Top of Given data
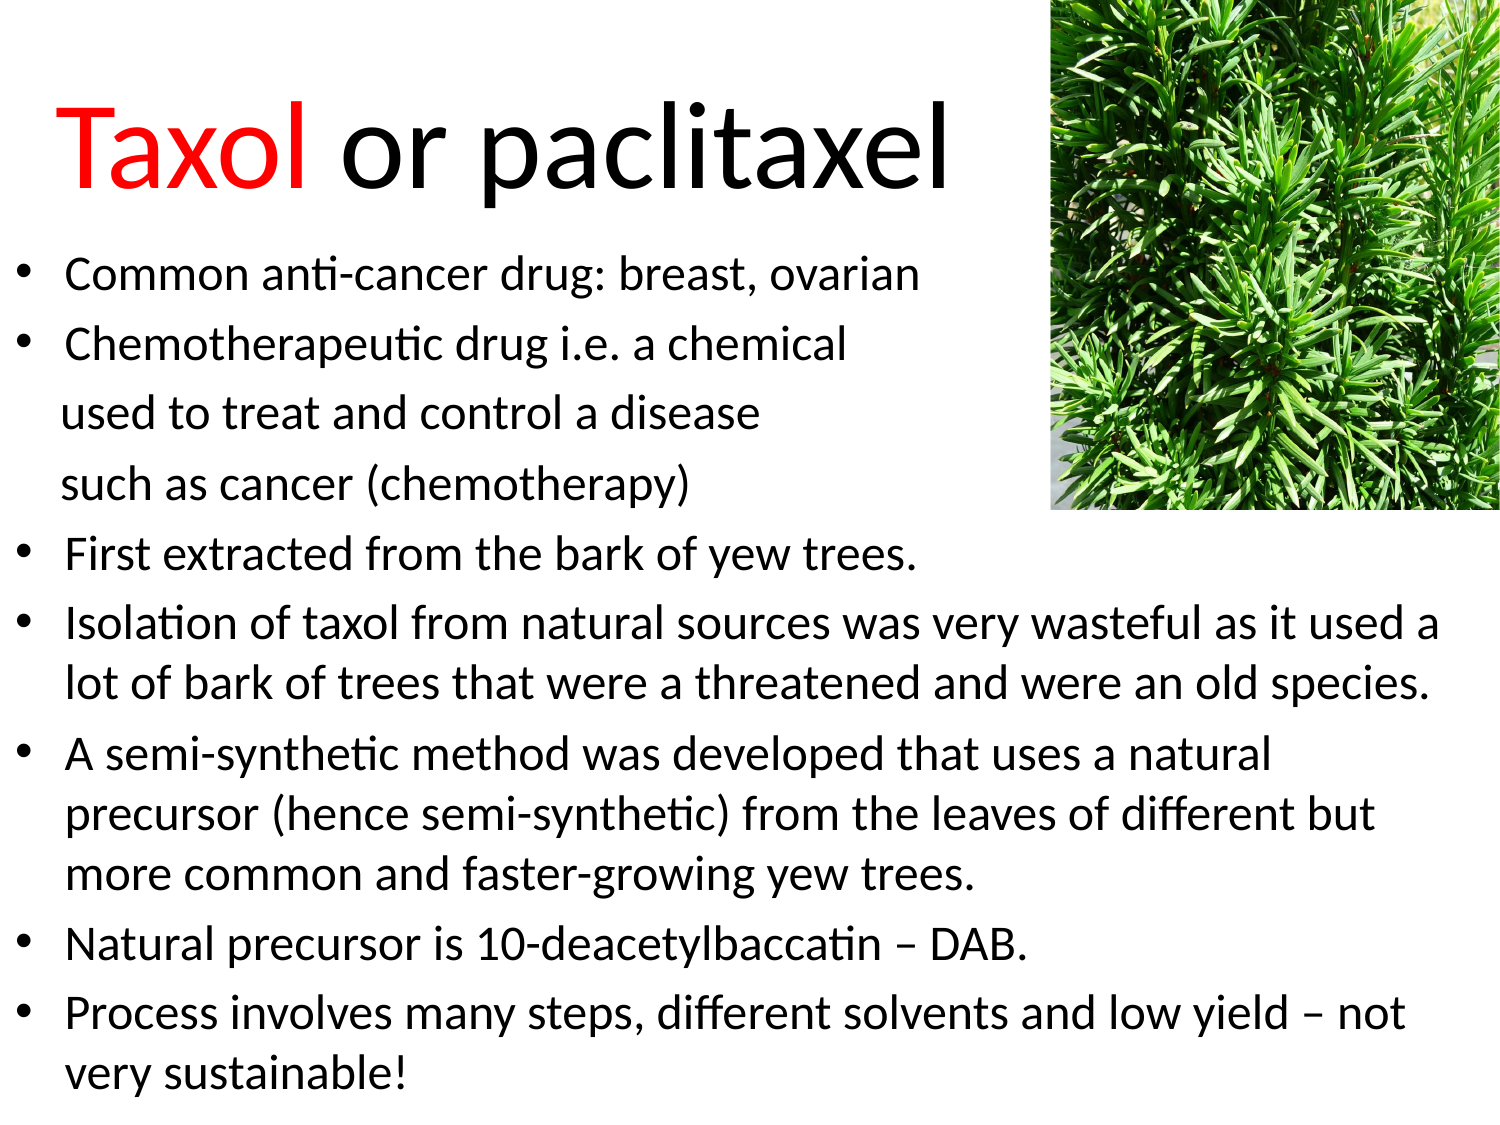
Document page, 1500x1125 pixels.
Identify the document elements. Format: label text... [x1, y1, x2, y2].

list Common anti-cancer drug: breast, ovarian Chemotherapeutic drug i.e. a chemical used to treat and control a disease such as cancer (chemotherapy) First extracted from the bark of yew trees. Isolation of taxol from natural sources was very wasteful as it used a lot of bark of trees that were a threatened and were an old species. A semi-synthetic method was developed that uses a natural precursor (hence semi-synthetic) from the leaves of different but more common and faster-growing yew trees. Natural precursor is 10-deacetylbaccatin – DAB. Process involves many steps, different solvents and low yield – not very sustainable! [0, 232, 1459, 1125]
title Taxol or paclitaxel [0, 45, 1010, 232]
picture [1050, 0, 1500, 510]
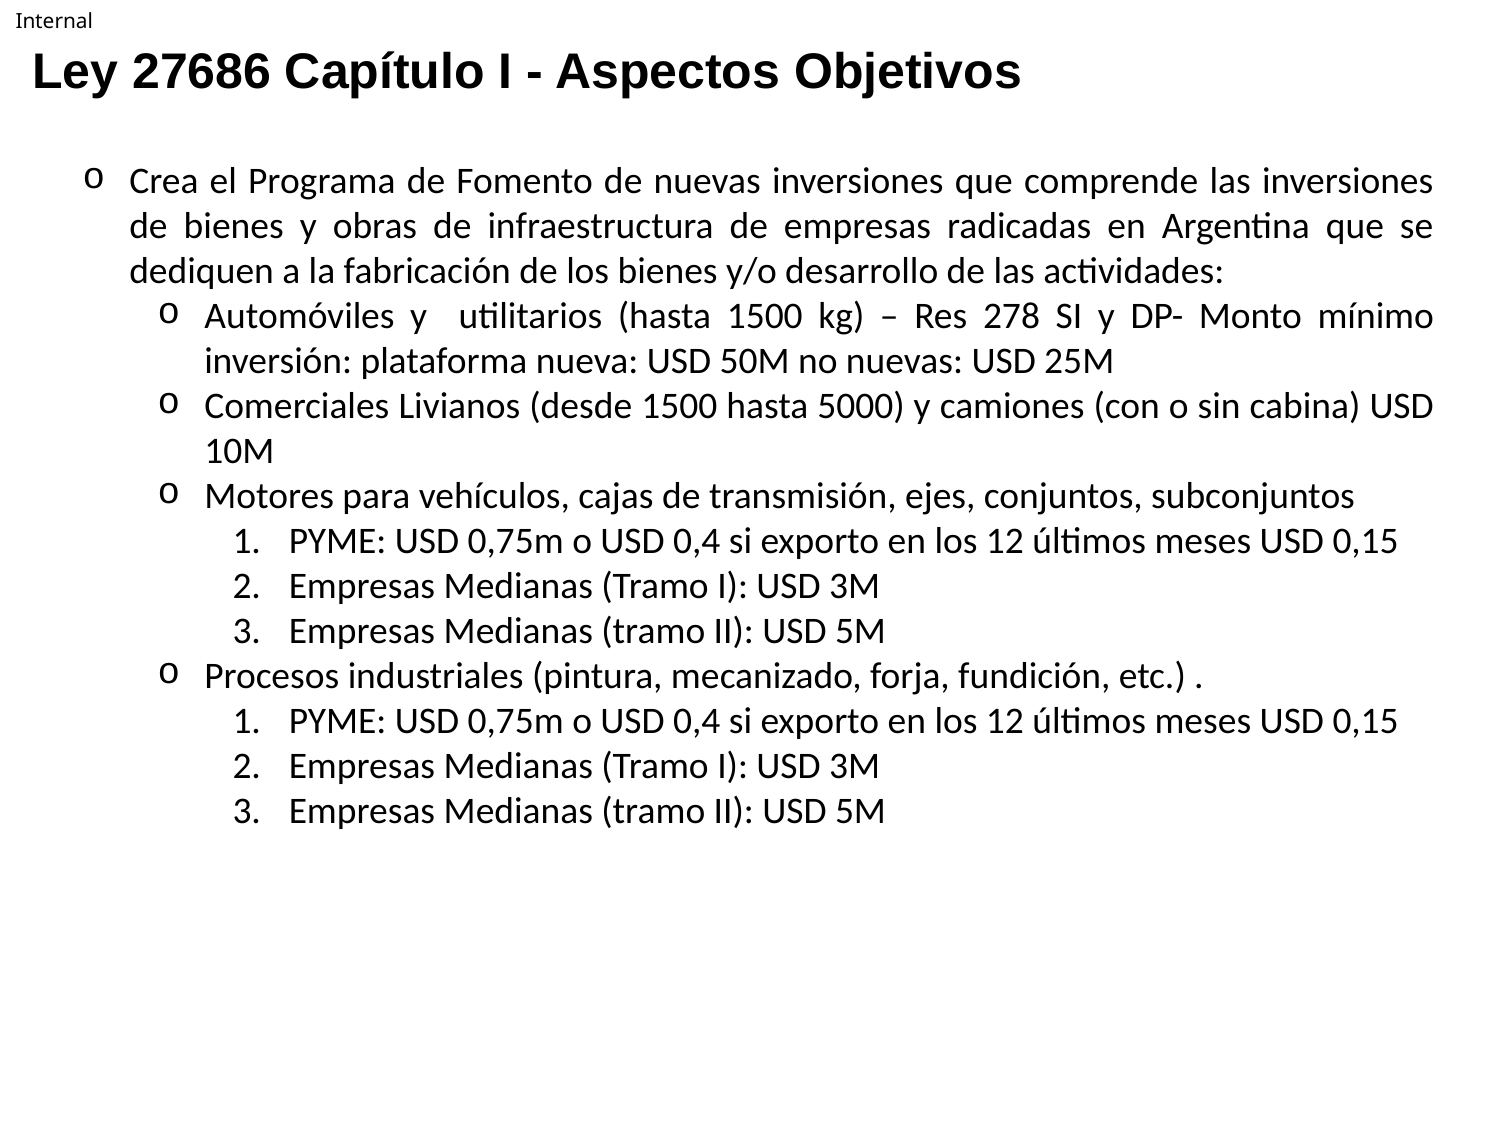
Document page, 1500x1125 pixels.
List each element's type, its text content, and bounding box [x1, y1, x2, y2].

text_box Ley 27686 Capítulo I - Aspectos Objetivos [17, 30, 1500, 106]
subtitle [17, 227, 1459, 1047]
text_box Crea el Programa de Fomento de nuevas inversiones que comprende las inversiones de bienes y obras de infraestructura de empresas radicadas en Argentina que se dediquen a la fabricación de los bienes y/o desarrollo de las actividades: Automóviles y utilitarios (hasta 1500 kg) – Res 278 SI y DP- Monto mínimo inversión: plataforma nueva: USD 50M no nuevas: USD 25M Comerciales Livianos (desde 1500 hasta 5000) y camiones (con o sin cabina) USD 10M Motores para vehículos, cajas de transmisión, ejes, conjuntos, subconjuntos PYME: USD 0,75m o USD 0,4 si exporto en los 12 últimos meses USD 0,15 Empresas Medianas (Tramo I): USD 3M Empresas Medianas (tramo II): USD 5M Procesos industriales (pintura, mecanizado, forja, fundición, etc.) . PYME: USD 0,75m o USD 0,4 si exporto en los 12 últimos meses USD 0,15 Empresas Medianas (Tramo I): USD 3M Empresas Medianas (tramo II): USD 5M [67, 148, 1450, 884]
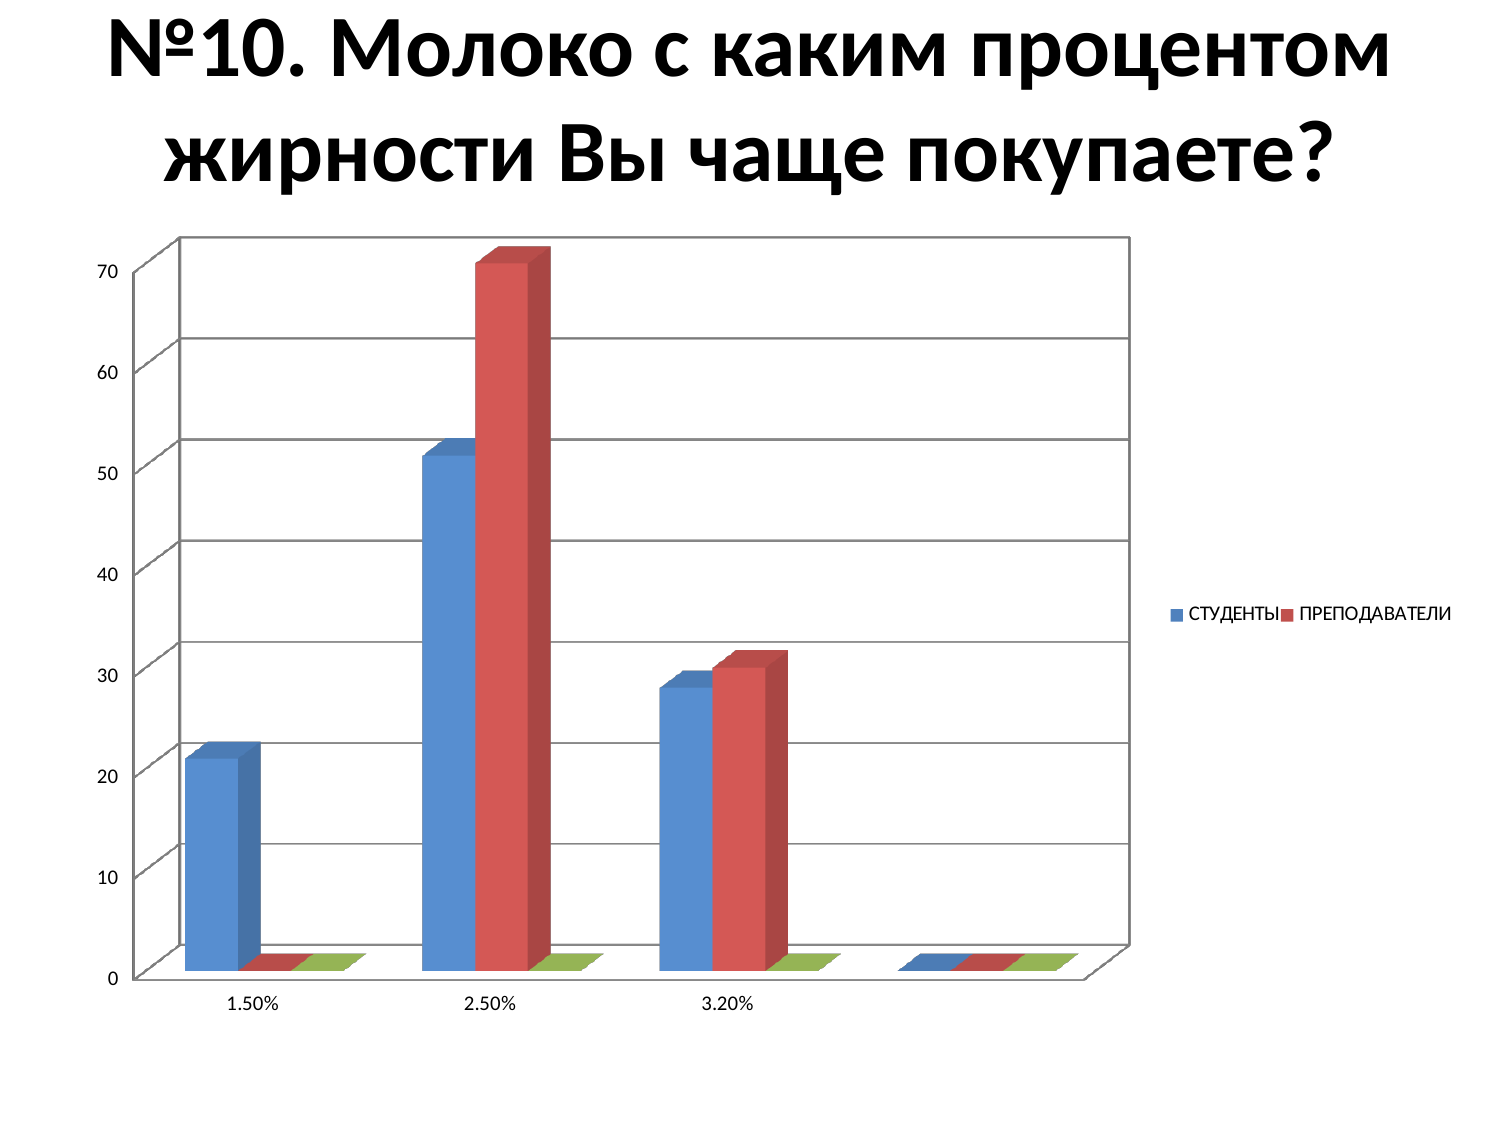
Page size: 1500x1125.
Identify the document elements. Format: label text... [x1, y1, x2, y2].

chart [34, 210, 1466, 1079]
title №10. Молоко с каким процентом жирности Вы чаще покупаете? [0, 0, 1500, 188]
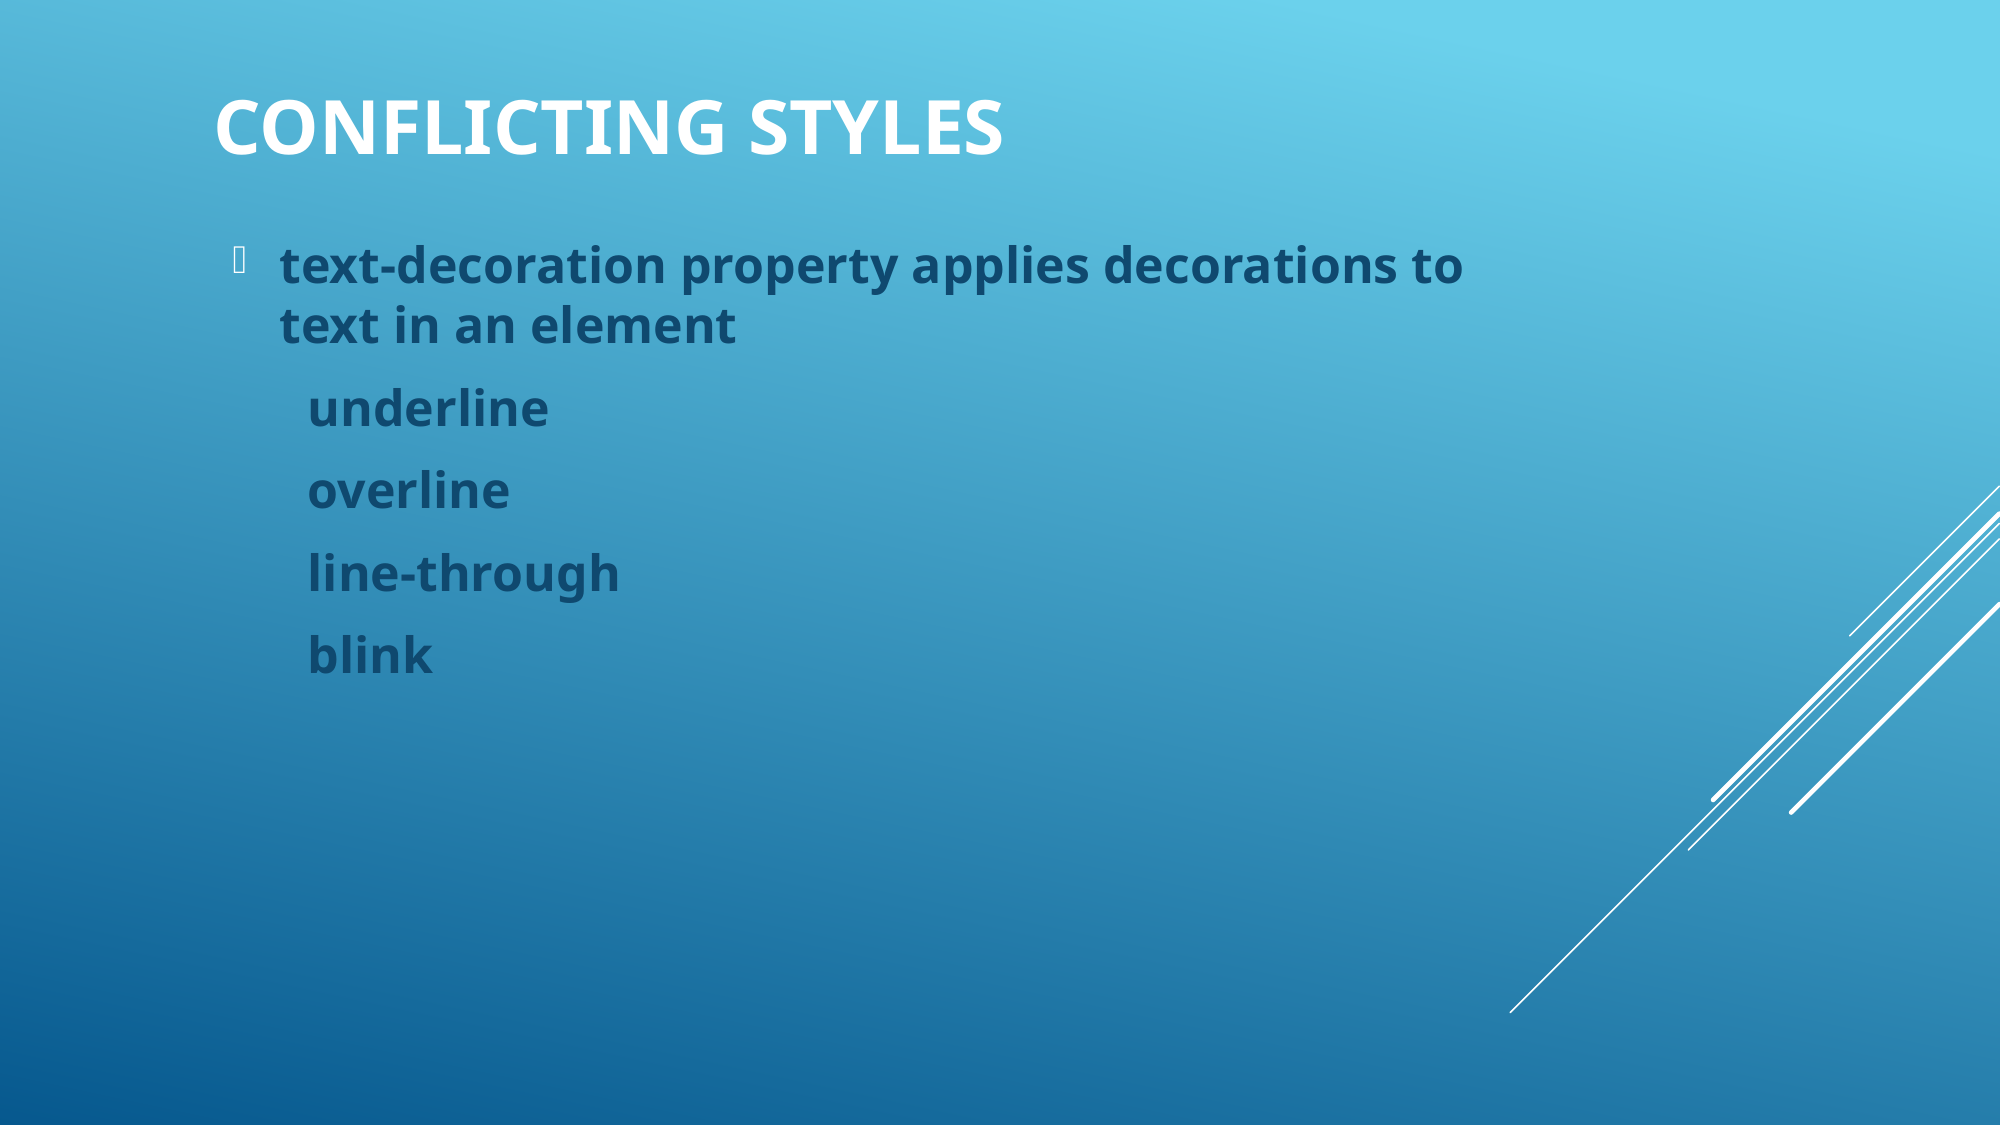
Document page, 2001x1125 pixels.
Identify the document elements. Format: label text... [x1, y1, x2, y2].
Bottom of Given data
*Activity*. Set down nothing but the lines from the one with "Document page, 2001x1125 pixels." through the end of the records, keeping each line exactly as written and including both ends.

*Response to this task*.
Document page, 2001x1125 pixels.
Identify the document elements. Format: label text... [x1, y1, x2, y2].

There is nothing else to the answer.